◆ REQUIRED WORK
Leaving every image behind, reproduce the records word for word.

◆ DATA FOR PROCESSING
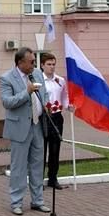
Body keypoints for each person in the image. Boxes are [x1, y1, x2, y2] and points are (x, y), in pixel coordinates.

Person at [0, 47, 50, 216]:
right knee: (19, 167)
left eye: (34, 62)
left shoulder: (36, 74)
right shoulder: (7, 78)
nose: (34, 65)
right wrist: (26, 92)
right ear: (20, 62)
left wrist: (48, 105)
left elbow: (44, 94)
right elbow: (7, 102)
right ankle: (16, 202)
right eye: (31, 62)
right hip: (20, 128)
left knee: (37, 165)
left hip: (37, 126)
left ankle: (38, 201)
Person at [39, 52, 72, 190]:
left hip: (57, 117)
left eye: (53, 64)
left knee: (55, 149)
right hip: (43, 117)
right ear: (42, 65)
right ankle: (38, 181)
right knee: (41, 149)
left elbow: (64, 96)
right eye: (48, 64)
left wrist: (67, 105)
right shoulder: (39, 81)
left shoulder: (60, 80)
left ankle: (53, 178)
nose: (51, 67)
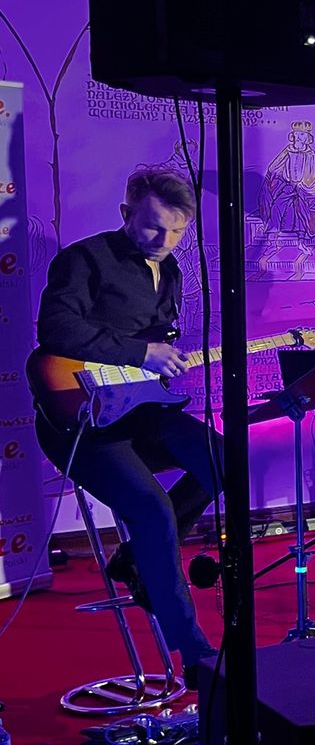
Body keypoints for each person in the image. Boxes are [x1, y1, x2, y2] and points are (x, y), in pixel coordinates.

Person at [33, 170, 221, 682]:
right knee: (152, 509)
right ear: (126, 214)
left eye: (178, 230)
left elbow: (158, 344)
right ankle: (196, 655)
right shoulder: (85, 259)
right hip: (82, 419)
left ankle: (136, 560)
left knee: (226, 460)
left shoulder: (172, 270)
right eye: (154, 227)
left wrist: (162, 361)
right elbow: (56, 328)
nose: (166, 240)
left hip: (143, 410)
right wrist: (140, 352)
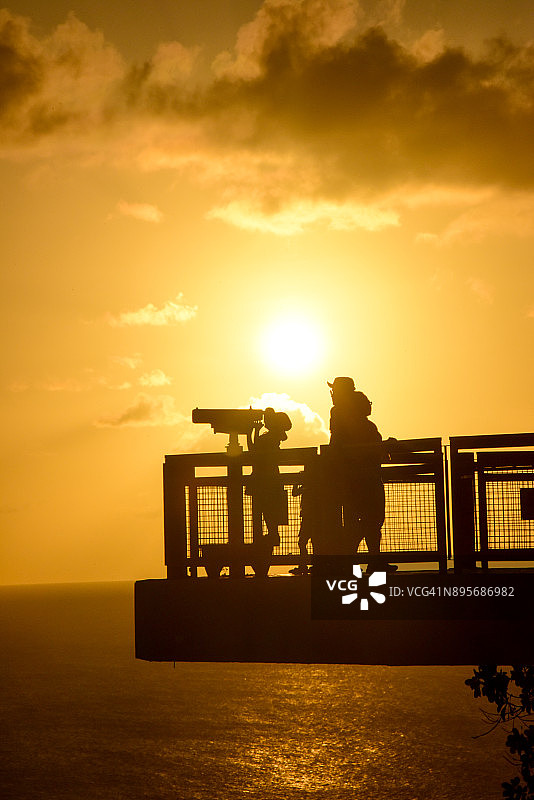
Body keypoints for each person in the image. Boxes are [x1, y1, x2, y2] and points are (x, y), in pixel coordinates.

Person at [327, 377, 397, 572]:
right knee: (372, 520)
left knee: (361, 520)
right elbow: (365, 450)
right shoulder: (361, 423)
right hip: (365, 478)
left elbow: (339, 444)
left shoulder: (339, 414)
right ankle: (359, 558)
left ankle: (357, 560)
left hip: (352, 478)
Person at [247, 407, 292, 574]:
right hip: (273, 479)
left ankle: (263, 557)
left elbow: (253, 451)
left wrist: (251, 432)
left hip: (262, 481)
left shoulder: (268, 438)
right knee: (271, 518)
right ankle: (267, 550)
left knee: (264, 516)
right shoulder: (274, 437)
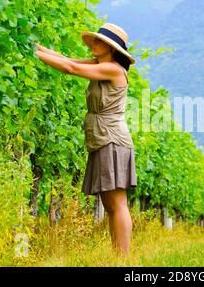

◆ SOLUTION TO THIS EXERCISE
Body keypoints for each person in the image. Boxes are [x1, y1, x2, y2] and points are (x, y), in pixel coordinates.

Person at [0, 47, 50, 216]:
right knee: (19, 167)
left eye: (34, 62)
left shoulder: (36, 74)
right shoulder: (7, 78)
nose: (34, 65)
right wrist: (26, 92)
right ear: (20, 62)
left wrist: (48, 105)
left elbow: (44, 94)
right elbow: (7, 102)
right ankle: (16, 202)
right eye: (31, 62)
right hip: (20, 128)
left knee: (37, 165)
left hip: (37, 126)
left ankle: (38, 201)
Person at [39, 52, 72, 190]:
left hip: (57, 117)
left eye: (53, 64)
left knee: (55, 149)
right hip: (43, 117)
right ear: (42, 65)
right ankle: (38, 181)
right knee: (41, 149)
left elbow: (64, 96)
right eye: (48, 64)
left wrist: (67, 105)
right shoulder: (39, 81)
left shoulder: (60, 80)
left ankle: (53, 178)
nose: (51, 67)
Body keypoints for each person in the image. Boxes are [x1, y1, x2, y2] and points are (x, y), in pixel coordinates.

Person at [33, 170, 221, 682]:
right knee: (152, 509)
right ear: (126, 214)
left eye: (178, 230)
left elbow: (158, 344)
right ankle: (196, 655)
right shoulder: (85, 259)
right hip: (82, 419)
left ankle: (136, 560)
left knee: (226, 460)
left shoulder: (172, 270)
right eye: (154, 227)
left wrist: (162, 361)
right elbow: (56, 328)
nose: (166, 240)
left hip: (143, 410)
right wrist: (140, 352)
Body keypoints for each person in the image. Boxes are [x1, y1, x2, y2] and points are (x, y), in pixel coordinates.

Person at [327, 377, 397, 572]:
right knee: (372, 520)
left knee: (361, 520)
right elbow: (365, 450)
right shoulder: (361, 423)
right hip: (365, 478)
left elbow: (339, 444)
left shoulder: (339, 414)
right ankle: (359, 558)
left ankle: (357, 560)
left hip: (352, 478)
Person at [247, 407, 292, 574]:
right hip: (273, 479)
left ankle: (263, 557)
left elbow: (253, 451)
left wrist: (251, 432)
left hip: (262, 481)
left shoulder: (268, 438)
right knee: (271, 518)
right ankle: (267, 550)
left knee: (264, 516)
right shoulder: (274, 437)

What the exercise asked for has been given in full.